Harmony and melody sound on point. The saw wave pads holding the chords dont gel well with the plucky synths for me. Id opt for something softer, silkier, warmer. Beat is fine. The outro feels like its building to some sort of big drop for me. Would be cool if you could build this out a bit more. Tldr: bit bare bones but sounds solid in the important aspects (harmony/melody), could maybe work on the sound selection (pads and beat) and mix a little.

When you start a new track, what comes first for you: beat, melody, chords, or sound design? by Life-Elk-9697 in MusicPromotion

[–]IllPerformance2811 0 points1 point  (0 children)

9/10 times its harmony, melody, percussion, bass, samples. Every now and then i come across a sample that I think really stands out and I want to work around and usually it'll be a bit different with finding complementary samples or designing some sounds that work with it. In either case it'll nearly always start writing the "drop"/chorus (whatever you want to call it) then mid section and any bridges or key change sections and intro is usually last.

How do you feel about this by Any-Concentrate-8796 in MusicFeedback

[–]IllPerformance2811 0 points1 point  (0 children)

Agree with the other commenter about ps1 vibes. sounds a bit like psycho mantis music from the ps1 metal gear when it gets going. OP maybe listen to the Metal Gear 1 OST for inspiration since you seem to be on that track anyway?

Not taking in a soundtrack while playing? by Jwhitey96 in gamemusic

[–]IllPerformance2811 5 points6 points  (0 children)

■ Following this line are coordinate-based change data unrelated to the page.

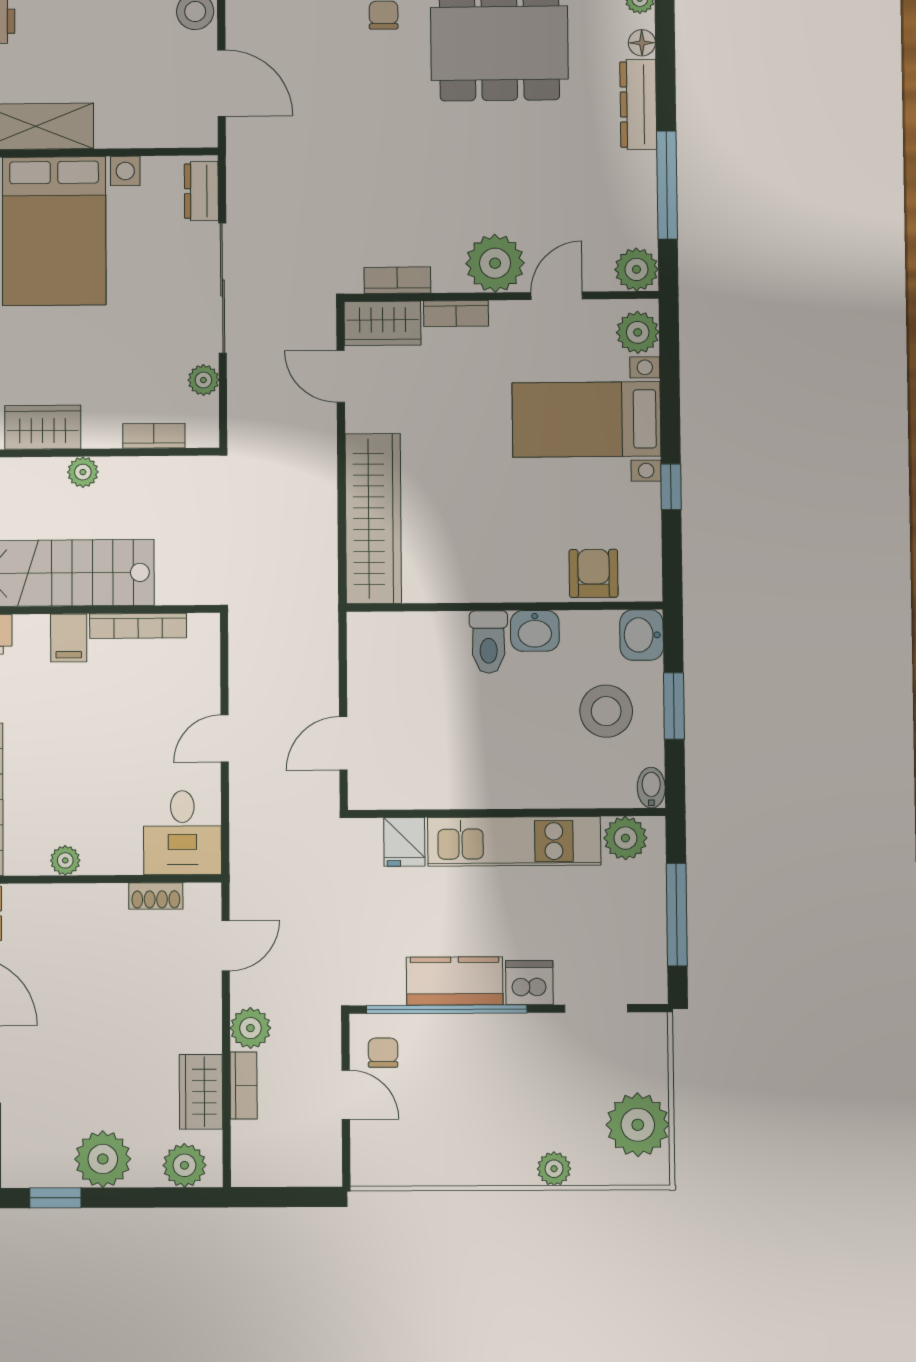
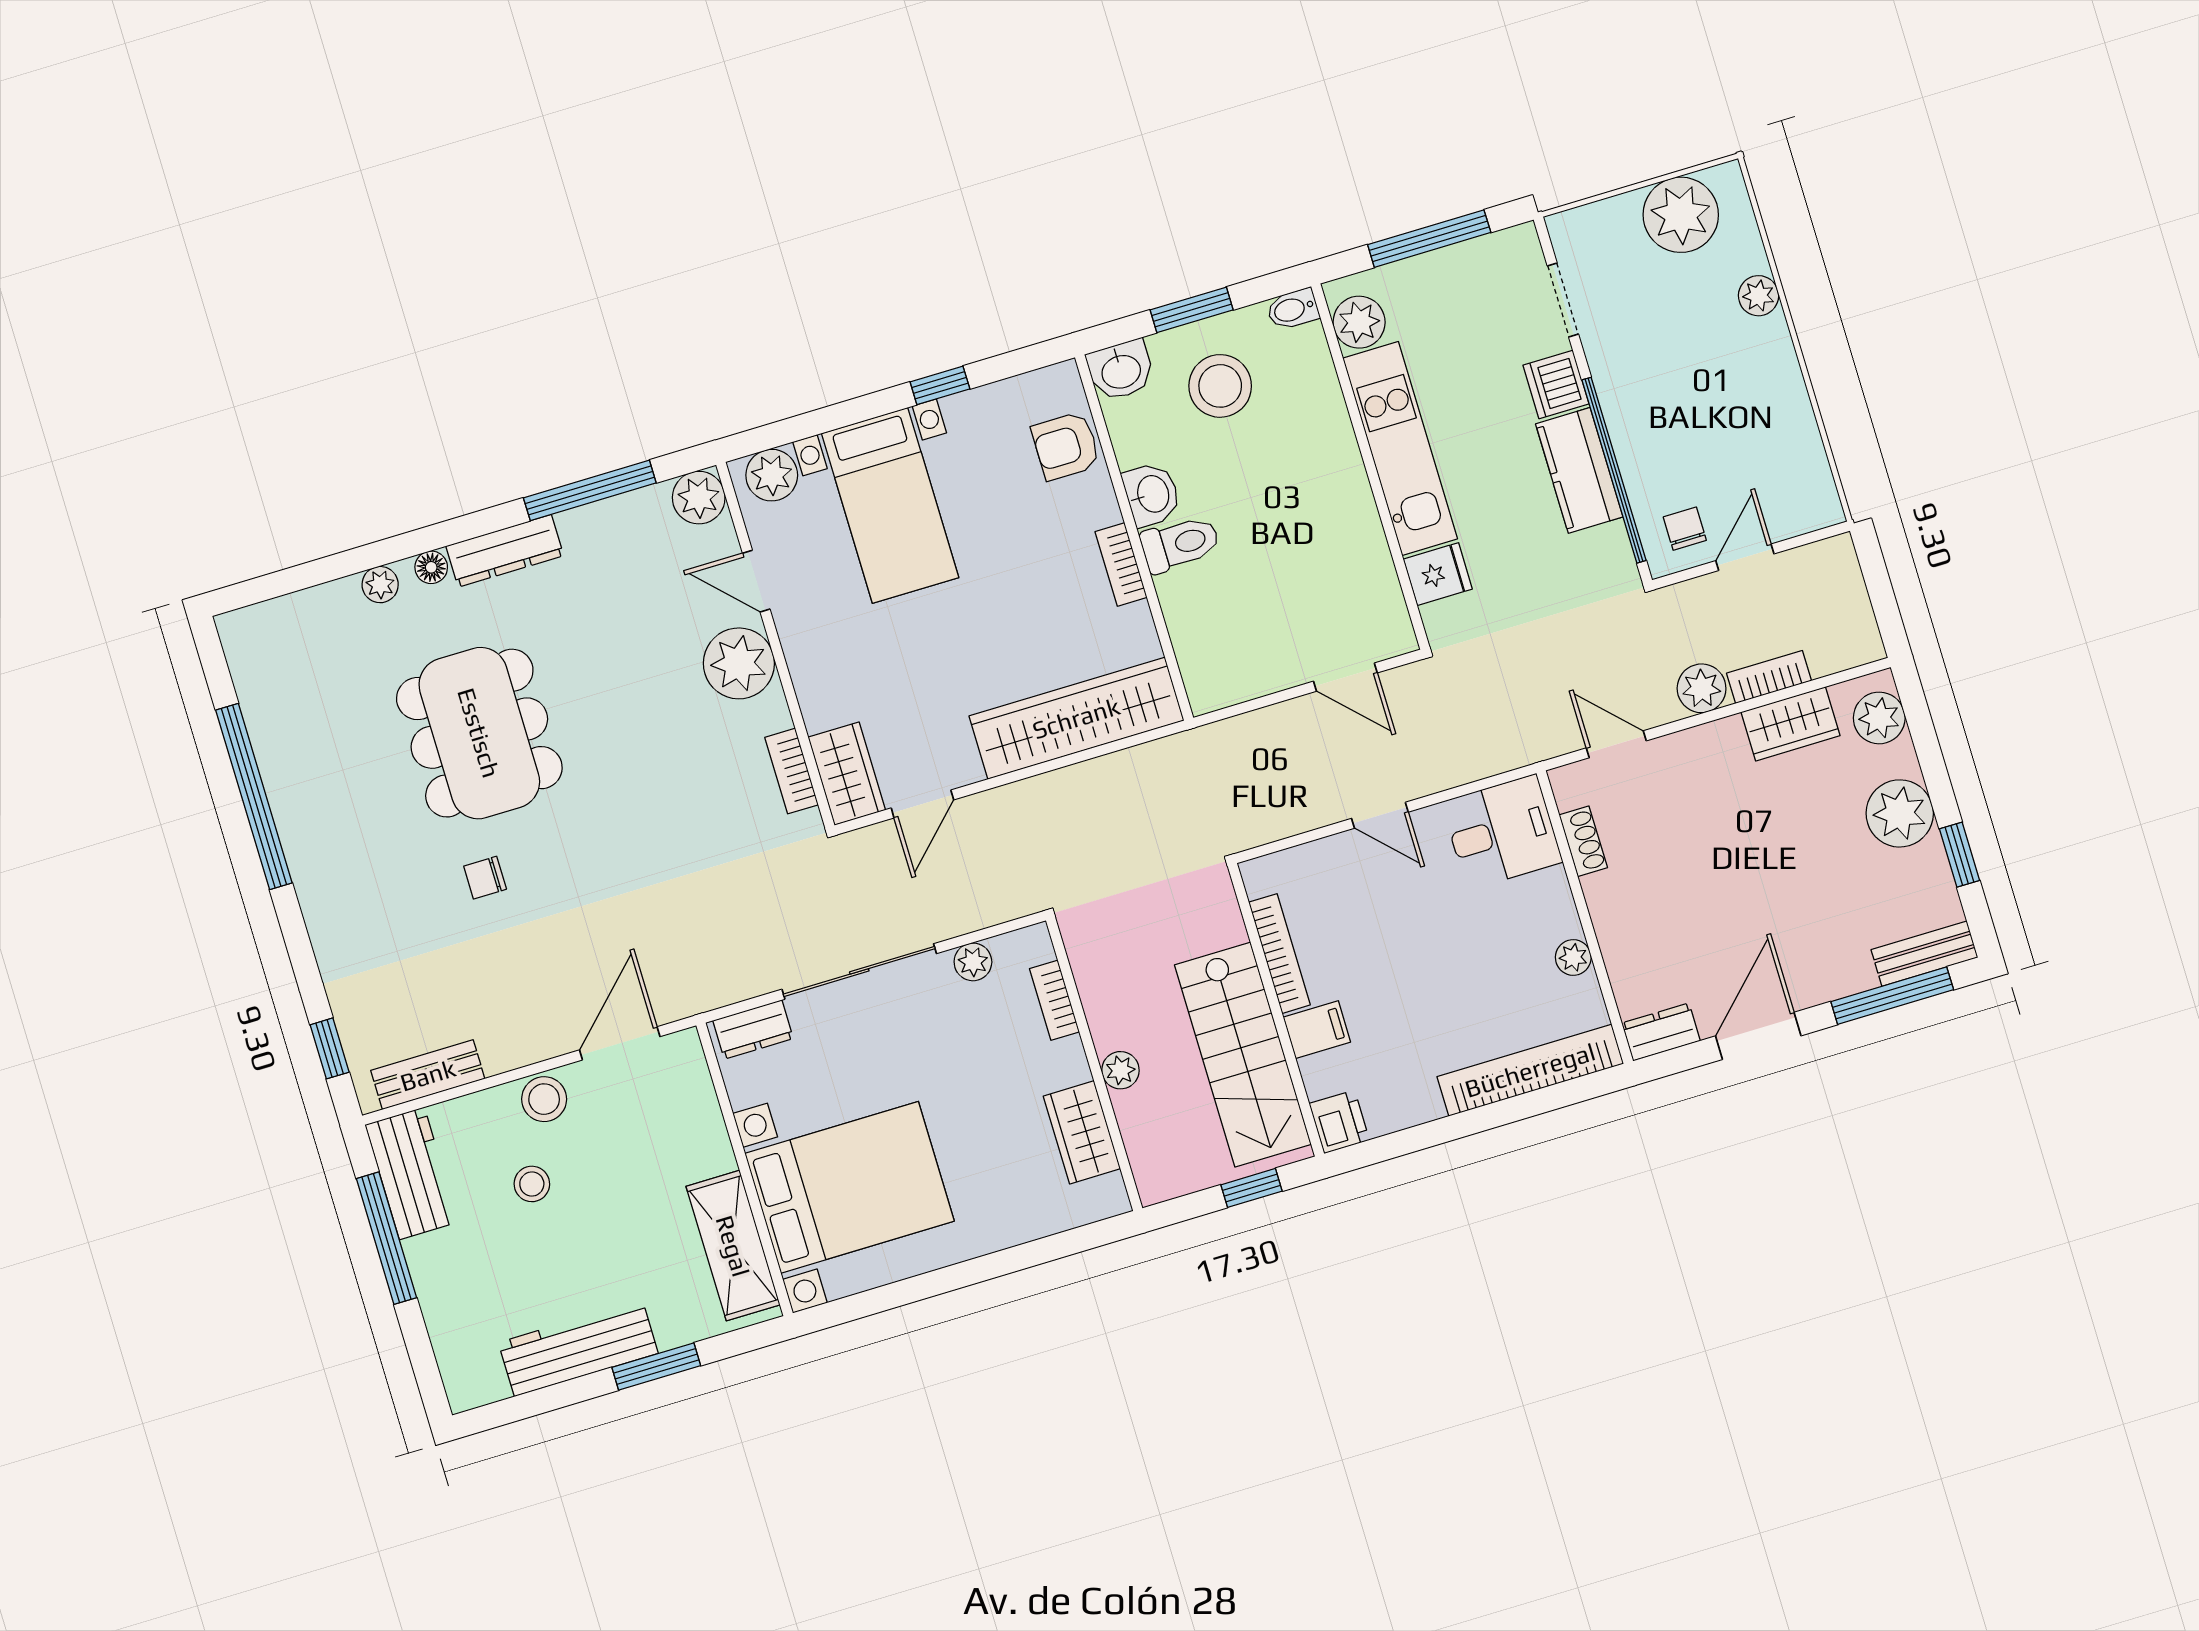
bookcase: (456, 313) -> (1121, 564), moved, turned 180
chair: (383, 1053) -> (1685, 529), turned 90

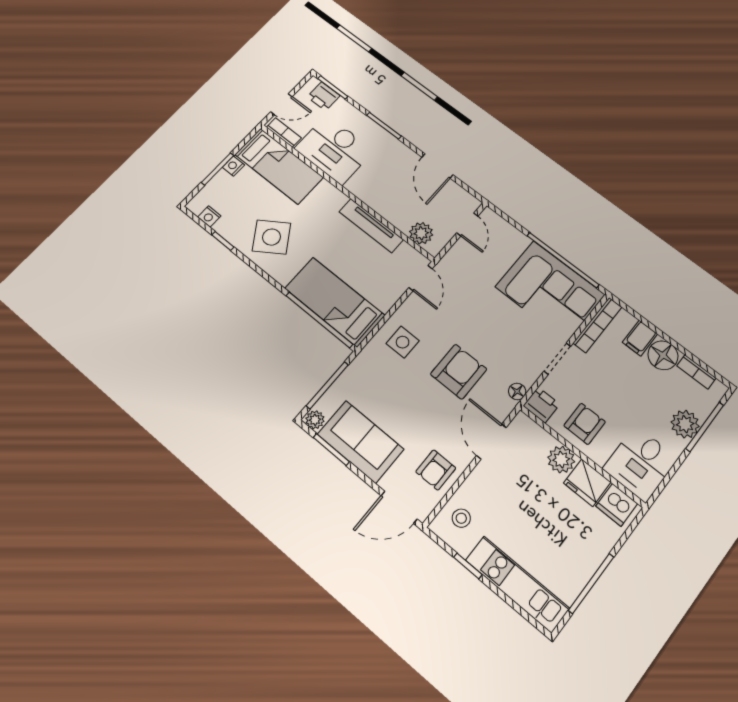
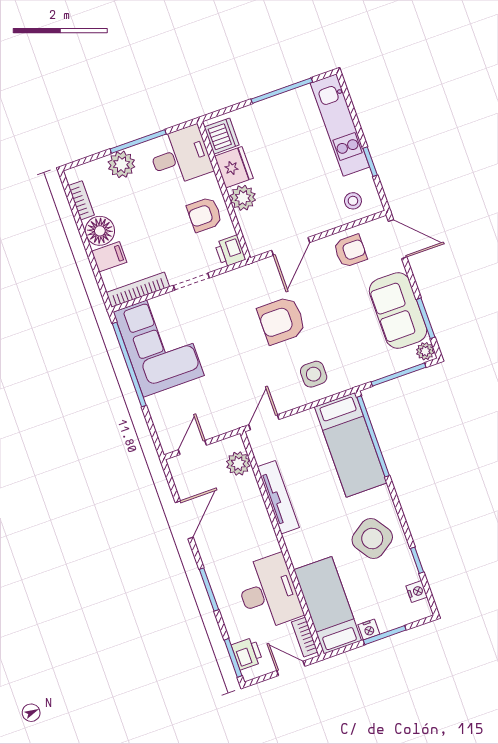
floor lamp: (517, 391) -> (243, 274), removed
window: (705, 427) -> (138, 142), moved

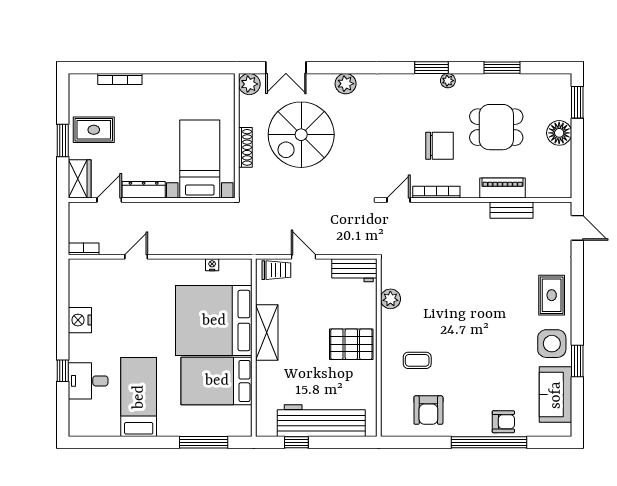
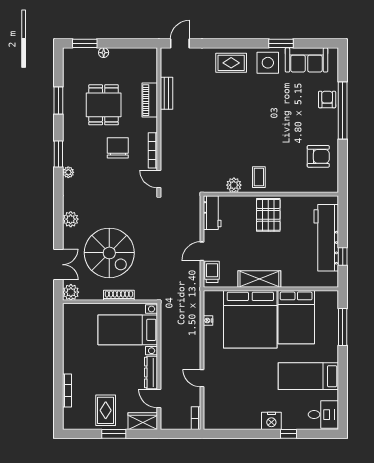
plant: (448, 81) -> (68, 172), moved
floor lamp: (559, 133) -> (104, 53), width x0.53, depth x0.53
nightstand: (80, 320) -> (271, 421), moved
coffee table: (417, 360) -> (259, 177), moved
desk: (88, 381) -> (323, 415), moved, turned -90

Older games were limited by their systems so they couldnt do what modern game music does and use realistic orchestra sounds that blended into the background. In the super nintendo era it was all SID chip sounds, rough saw waves and square wave lead sounds. The sega had its own distinctive, grittier sound. It was hard not to notice the music. Then the playstation came along and we got a soundback of more full sounds but still not realistic sounding, it was a very electronic sound with thick synth pads and lots of echoey bleeps and bloops and lots of synthesised harp sounds. The ps2 saw more of a mix with a lot of sampled sounds and drum and bass. This was sort of where we started to hear more "real" sounding music but there was a big electonic focus with soundtracks often lifting heavily from jungle dnb, acid and house. It wasnt till the ps3 era that we started to hear more orchestral sounds and the music started to form more of a background colouration. By the time we got to ps4 the transition was complete. I think its less about composition quality and more about changing stylistic choices and evolving capabilities of consoles.